ANALYSIS OF PLUTONIC TEXTURE BY GIS ANALYSIS OF THIN SECTIONS

It is difficult to quantify the textural properties of rocks beyond simple modal analysis using standard thin-section examination. In order to better quantify plutonic textures we made a GIS-based geologic map of a thin section of equigranular Half Dome Granodiorite from Yosemite National Park, California. The resulting geodatabase can be queried for many textural properties.

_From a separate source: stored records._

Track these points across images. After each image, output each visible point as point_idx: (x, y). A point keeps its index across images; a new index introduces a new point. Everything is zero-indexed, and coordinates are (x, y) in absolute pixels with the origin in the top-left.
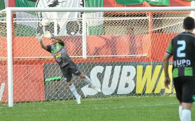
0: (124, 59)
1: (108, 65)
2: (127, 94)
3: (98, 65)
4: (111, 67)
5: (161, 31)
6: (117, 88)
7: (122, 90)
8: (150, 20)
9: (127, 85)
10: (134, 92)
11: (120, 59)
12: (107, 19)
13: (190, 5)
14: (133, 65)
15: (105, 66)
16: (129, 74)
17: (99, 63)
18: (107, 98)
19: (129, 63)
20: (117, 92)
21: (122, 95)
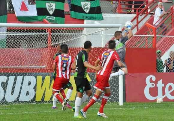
0: (26, 70)
1: (12, 75)
2: (28, 102)
3: (2, 75)
7: (24, 98)
8: (49, 36)
9: (28, 93)
10: (34, 99)
11: (23, 70)
13: (83, 23)
14: (34, 76)
15: (8, 76)
16: (30, 83)
18: (10, 105)
19: (30, 74)
20: (18, 99)
21: (23, 102)
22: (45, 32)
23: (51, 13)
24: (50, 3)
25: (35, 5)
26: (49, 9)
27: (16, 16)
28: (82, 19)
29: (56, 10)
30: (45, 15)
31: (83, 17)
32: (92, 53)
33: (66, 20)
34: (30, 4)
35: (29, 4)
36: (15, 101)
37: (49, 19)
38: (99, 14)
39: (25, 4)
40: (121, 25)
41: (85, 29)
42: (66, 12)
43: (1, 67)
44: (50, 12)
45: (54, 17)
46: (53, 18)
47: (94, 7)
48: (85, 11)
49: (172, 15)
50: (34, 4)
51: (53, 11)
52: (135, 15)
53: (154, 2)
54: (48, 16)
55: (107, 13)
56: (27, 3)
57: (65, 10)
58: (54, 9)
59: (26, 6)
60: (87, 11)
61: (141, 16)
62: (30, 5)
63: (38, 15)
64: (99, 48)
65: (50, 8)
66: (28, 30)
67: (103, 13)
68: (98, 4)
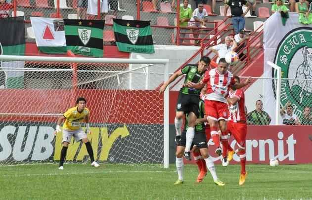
0: (39, 118)
1: (21, 125)
2: (42, 161)
3: (7, 125)
4: (25, 127)
5: (87, 86)
6: (32, 153)
7: (37, 156)
8: (74, 73)
9: (43, 150)
10: (51, 158)
11: (35, 118)
12: (29, 70)
13: (129, 58)
14: (51, 126)
16: (46, 137)
17: (10, 122)
18: (17, 165)
19: (45, 124)
20: (30, 158)
21: (37, 161)
22: (69, 68)
23: (85, 42)
24: (85, 29)
25: (64, 32)
26: (82, 37)
27: (38, 46)
28: (127, 51)
29: (91, 39)
30: (76, 46)
31: (129, 48)
32: (130, 98)
33: (105, 53)
34: (57, 30)
35: (55, 30)
36: (25, 161)
37: (82, 50)
38: (150, 46)
39: (50, 30)
40: (168, 60)
41: (131, 65)
42: (105, 42)
43: (1, 114)
44: (83, 41)
45: (89, 48)
46: (87, 50)
47: (143, 35)
48: (132, 41)
49: (247, 48)
50: (62, 30)
51: (88, 40)
52: (198, 48)
53: (225, 31)
54: (80, 47)
55: (161, 44)
56: (52, 29)
57: (104, 40)
58: (89, 37)
59: (51, 33)
60: (134, 42)
61: (207, 49)
62: (57, 32)
63: (67, 45)
64: (139, 91)
65: (84, 37)
66: (58, 66)
67: (155, 44)
68: (149, 33)
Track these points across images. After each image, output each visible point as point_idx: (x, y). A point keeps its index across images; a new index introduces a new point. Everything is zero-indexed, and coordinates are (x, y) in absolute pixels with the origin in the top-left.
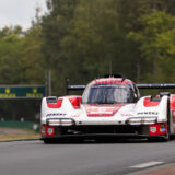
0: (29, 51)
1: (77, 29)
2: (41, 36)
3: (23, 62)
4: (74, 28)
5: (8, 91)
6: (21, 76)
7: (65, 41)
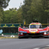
0: (19, 15)
1: (31, 9)
2: (22, 11)
3: (17, 17)
4: (31, 8)
5: (13, 25)
6: (17, 21)
7: (28, 12)
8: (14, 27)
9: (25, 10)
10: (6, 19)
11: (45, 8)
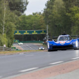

Grain boundaries were digitized by hand using both polarized and unpolarized scans checked against microscopic examination of the original thin section. The resulting map gives a much clearer picture of textural relations than the microscopic view because extraneous information (e.g., twinning and variations in brightness) is suppressed. The attribute table contains many textural measures, including mineral proportions and the area and perimeter of each grain. Plagioclase (40% by area) and quartz (25%) compose the majority of the slide and occur in large, sinuous clusters of 20 or more grains. All other minerals occur as discrete crystals with little or no clustering. Grain-boundary sinuosity was calculated as grain perimeter divided by the perimeter of a circle of equivalent area; quartz (14.4) and plagioclase (16.2) are the most sinuous. Random clustering should occur for abundant minerals such as plagioclase and quartz, but the linear grain clusters evident in the map are clearly not randomly distributed. K-feldspar is nearly as abundant as quartz but is unclustered, occurring as relatively large, isolated grains. Rogers and Bogy (Science, 1958) found similar results from a variety of granites and speculated that K-feldspar crystals suppress nucleation of other K-feldspar crystals nearby. The solitary nature of K-feldspar may also result from its idiomorphic tendency (in contrast to quartz). During crystal aging, small K-feldspar crystals dissolved and were accreted onto larger ones, producing K-feldspar megacrysts in the porphyritic Half Dome and Cathedral Peak Granodiorites (Johnson et al., Eos, 2006). Such processes can be quantified using GIS mapping of thin sections.